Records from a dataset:
_ _ _ _
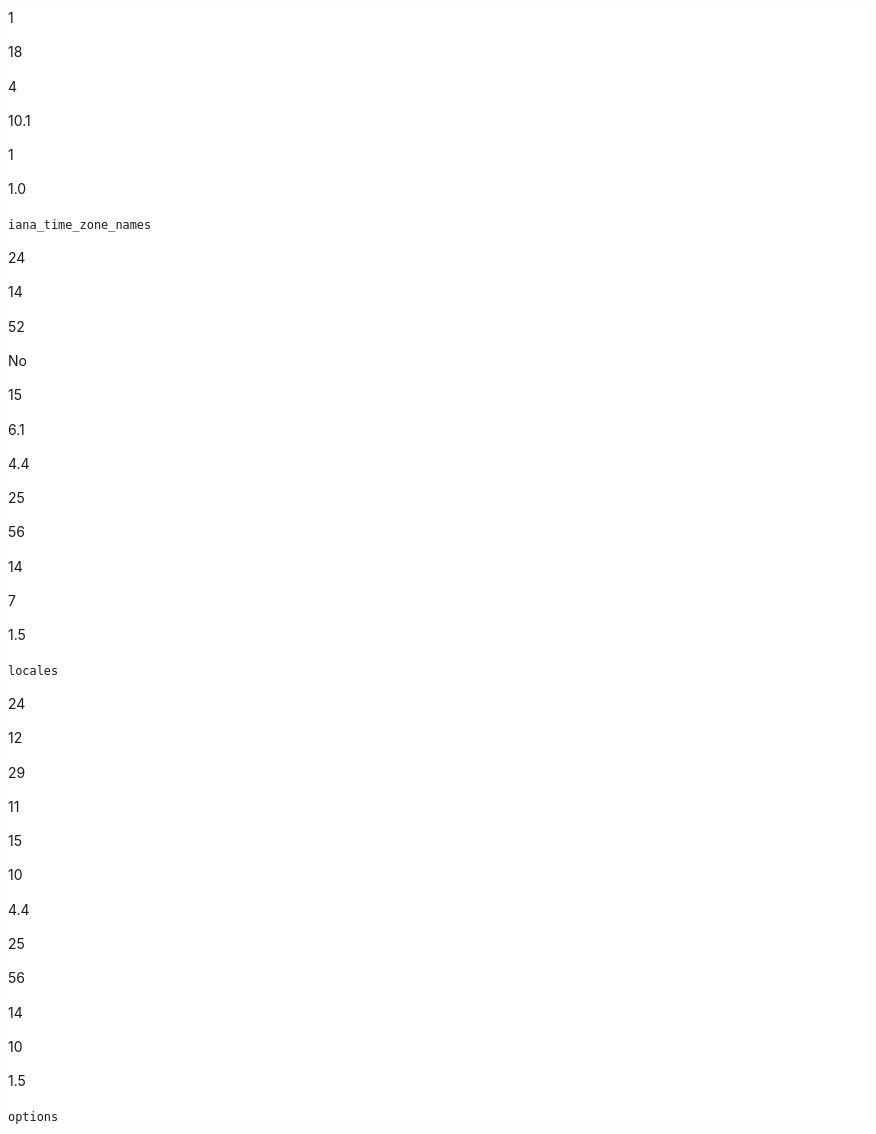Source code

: 1

18

4

10.1

1

1.0

`iana_time_zone_names`

24

14

52

No

15

6.1

4.4

25

56

14

7

1.5

`locales`

24

12

29

11

15

10

4.4

25

56

14

10

1.5

`options`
_ _ _ _
● YOUR ASSIGNMENT: Output every line of the data above as a JSON list of strings, with one string per line and blank lines omitted. Leave the pictures out of the answer.

● WRITTEN ANSWER:
[
  "Source code",
  ": 1",
  "18",
  "4",
  "10.1",
  "1",
  "1.0",
  "`iana_time_zone_names`",
  "24",
  "14",
  "52",
  "No",
  "15",
  "6.1",
  "4.4",
  "25",
  "56",
  "14",
  "7",
  "1.5",
  "`locales`",
  "24",
  "12",
  "29",
  "11",
  "15",
  "10",
  "4.4",
  "25",
  "56",
  "14",
  "10",
  "1.5",
  "`options`"
]